As the College’s production of Matilda approaches, it is interesting to note that the College held its very first concert in 1907 and, from all accounts, the concert was of high quality. From then until now, the College has always produced high quality performances with excellent talent available for its productions.

1907 — The concerts

The first concert held for the College was in September 1896 at the Athenaeum Hall, to raise money to help build the Convent and school. The idea of a fundraising concert then became an annual event and the one that followed in 1897 was a grand affair. The evening began with a performance by the Lilydale Brass Band after which there was entertainment from the students, including a cantata called ‘The White Garland’ and a comedic play entitled ‘My Aunt’s Heiress’.
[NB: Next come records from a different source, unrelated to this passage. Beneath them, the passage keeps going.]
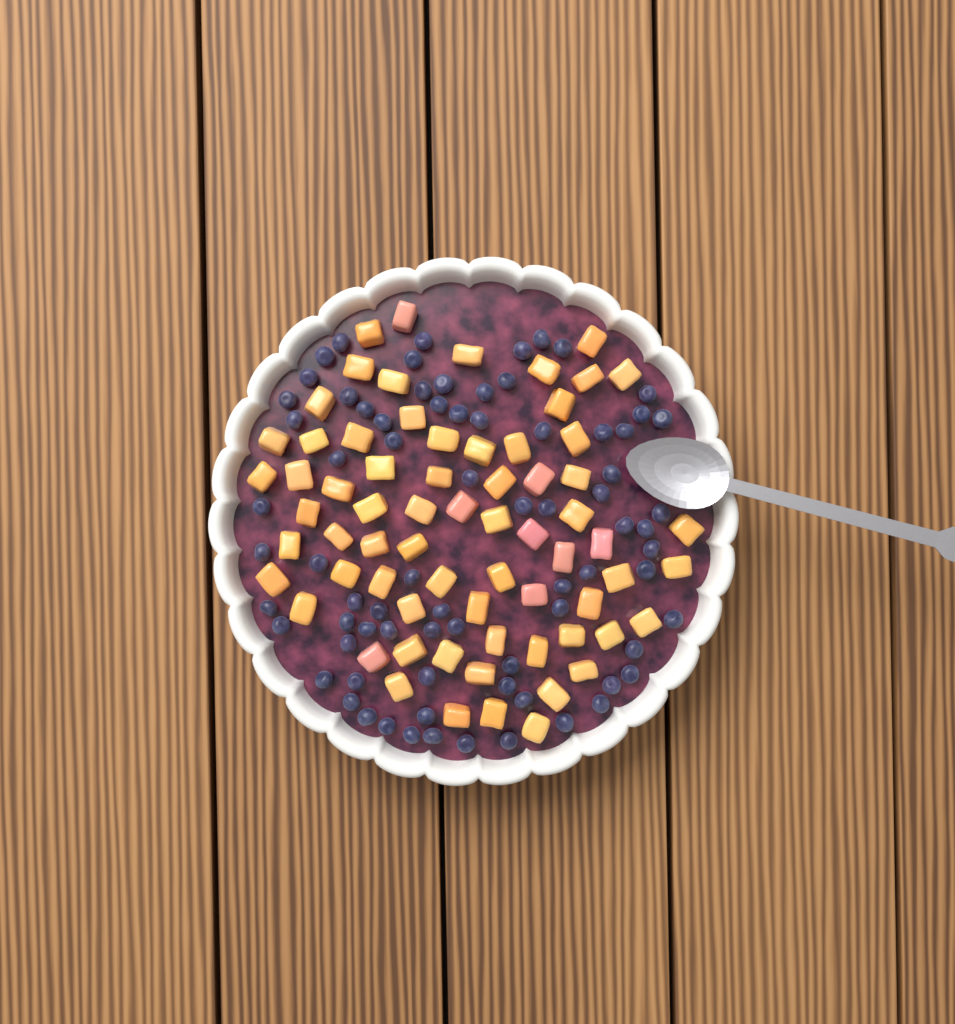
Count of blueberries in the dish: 76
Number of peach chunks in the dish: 68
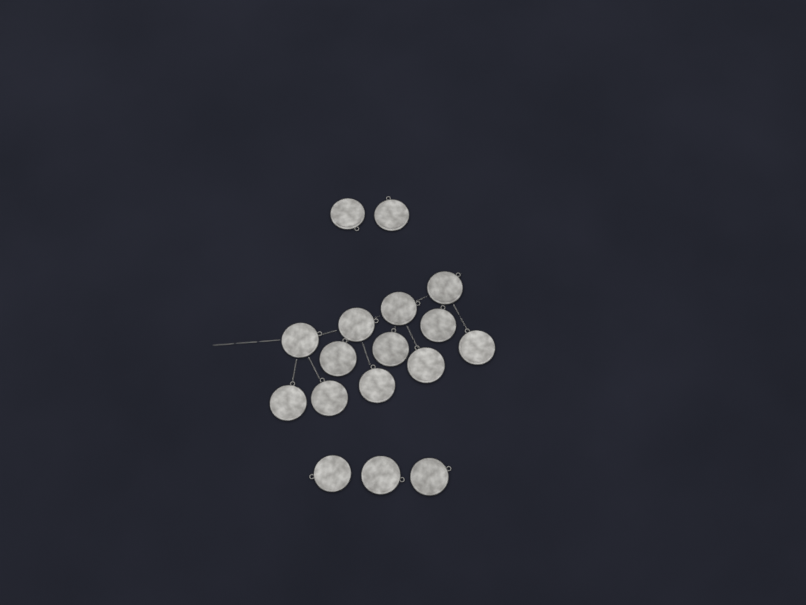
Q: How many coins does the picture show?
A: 17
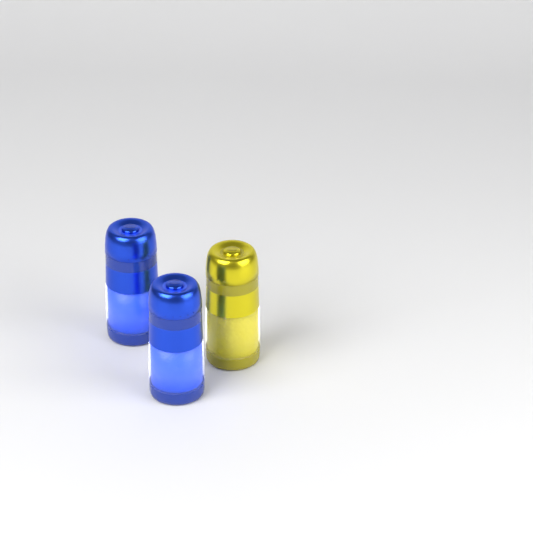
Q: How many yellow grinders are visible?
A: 1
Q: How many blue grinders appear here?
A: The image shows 2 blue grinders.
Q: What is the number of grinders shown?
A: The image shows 3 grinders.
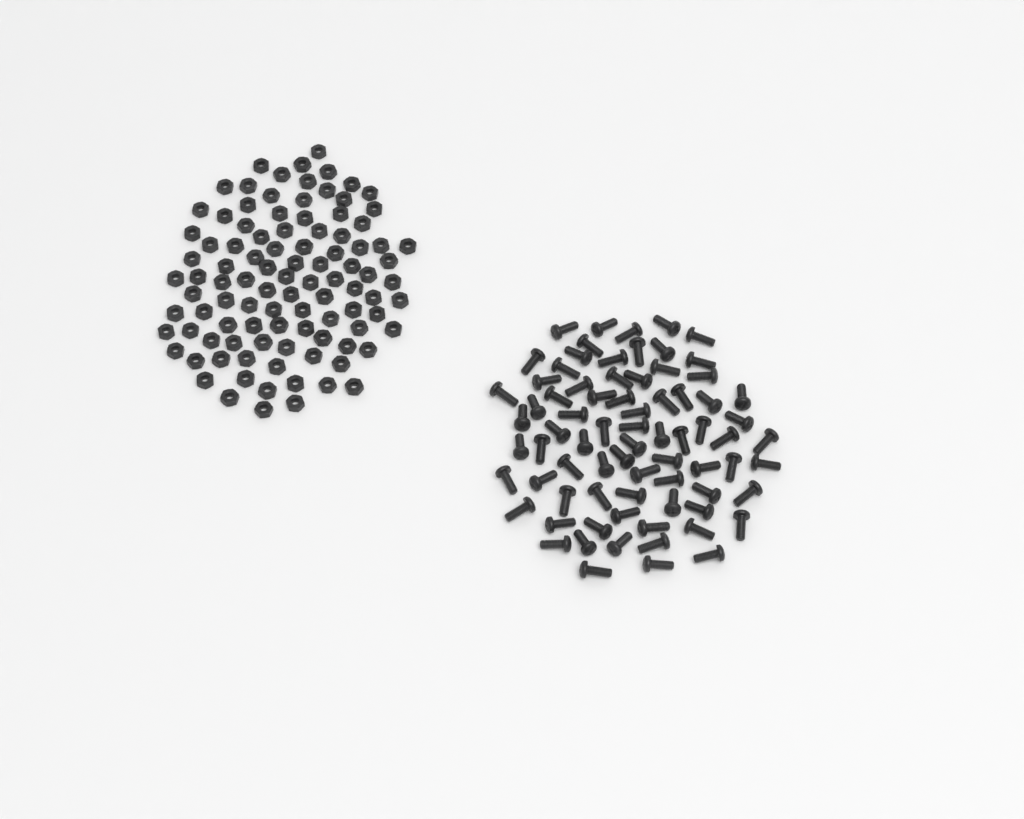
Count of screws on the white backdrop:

Over the years that followed, the concerts were hailed for the quality and variety of talent displayed by the students and they were always well patronised by the community. The 1900 concert, for example, was proclaimed a “gigantic success” by the Lilydale Express newspaper, which added that “the attendance was large and the children excelled themselves”.

For the 1907 concert, the same newspaper extolled the fact that “the programme was rendered entirely by the Convent pupils, and the excellence with which each of the items was presented, proved clearly that beside the other high branches of education in the Convent school curriculum, the study of Music, both in theory and practice, is given especial care and attention”.